Wie das SG zutreffend entschieden hat, kommt unter Berücksichtigung dieses Grundsatzes eine Kostenübernahme im vorliegenden Fall nicht in Betracht. Der Sachverständige D. hat mit einer kurzen Begründung die entscheidungserhebliche Frage, ob die Gesundheitsstörungen im Bereich der LWS mit Wahrscheinlichkeit durch die berufliche Schwerarbeit des Klägers verursacht worden sind, verneint. Seine Beurteilung beschränkt sich auf die (schlüssige) Erwägung, dass die bildgebend erfassten Veränderungen als gering- bis mittelgradige Degenerationszeichen anzusehen seien. Veränderungen dieser Art seien durchaus alterstypisch und ließen keinen Rückschluss auf eine besondere berufsbedingte Belastung zu. Im Vergleich zu dem im Verwaltungsverfahren erstatteten Gutachten des Dr. C., das auch im gerichtlichen Verfahren verwertet werden durfte, hat er damit dem Gericht keine wesentlich neuen Gesichtspunkte für die erforderliche Beurteilung des Kausalzusammenhangs vermittelt. Denn bereits Dr.

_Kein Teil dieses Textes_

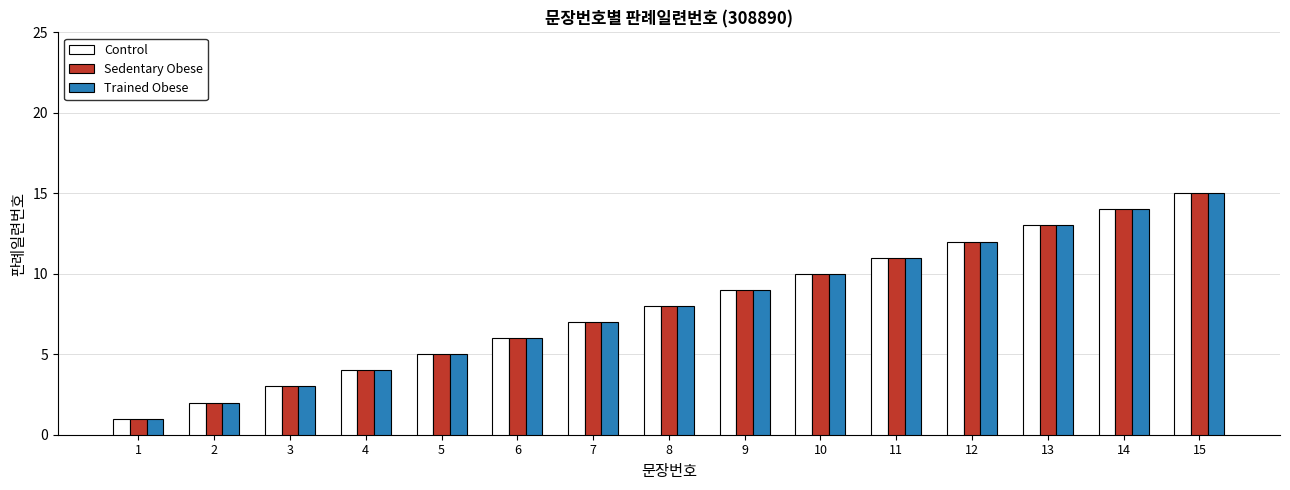

What is the sum of the Control values at 7 and 10?

17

C. hatte - ausführlicher als der Sachverständige D. - auf Grund der Interpretation der Röntgenaufnahmen belastungsadaptive Reaktionen (vermehrte Sklerosierungen der Deck- und Tragplatten und reaktive Spondylose) verneint und darüber hinaus zusätzliche Gesichtspunkte (eine schicksalhafte Fehlstatik im lumbosakralen Scharnier, Schwerpunkt der röntgenologischen Veränderungen im "belastungsfernen" Bereich der Halswirbelsäule) aufgezeigt, die gegen eine berufliche Verursachung der Gesundheitsstörungen des Klägers im Bereich der LWS sprechen. Im Übrigen wird die im Kern übereinstimmende Würdigung der Gutachter auch daraus deutlich, dass der Arzt für Neurochirurgie D. dem "Vorgutachter" Dr. C. ausdrücklich zugestimmt hat.

7

Dieser Beschluss kann mit der Beschwerde nicht angefochten werden (§ 177 SGG).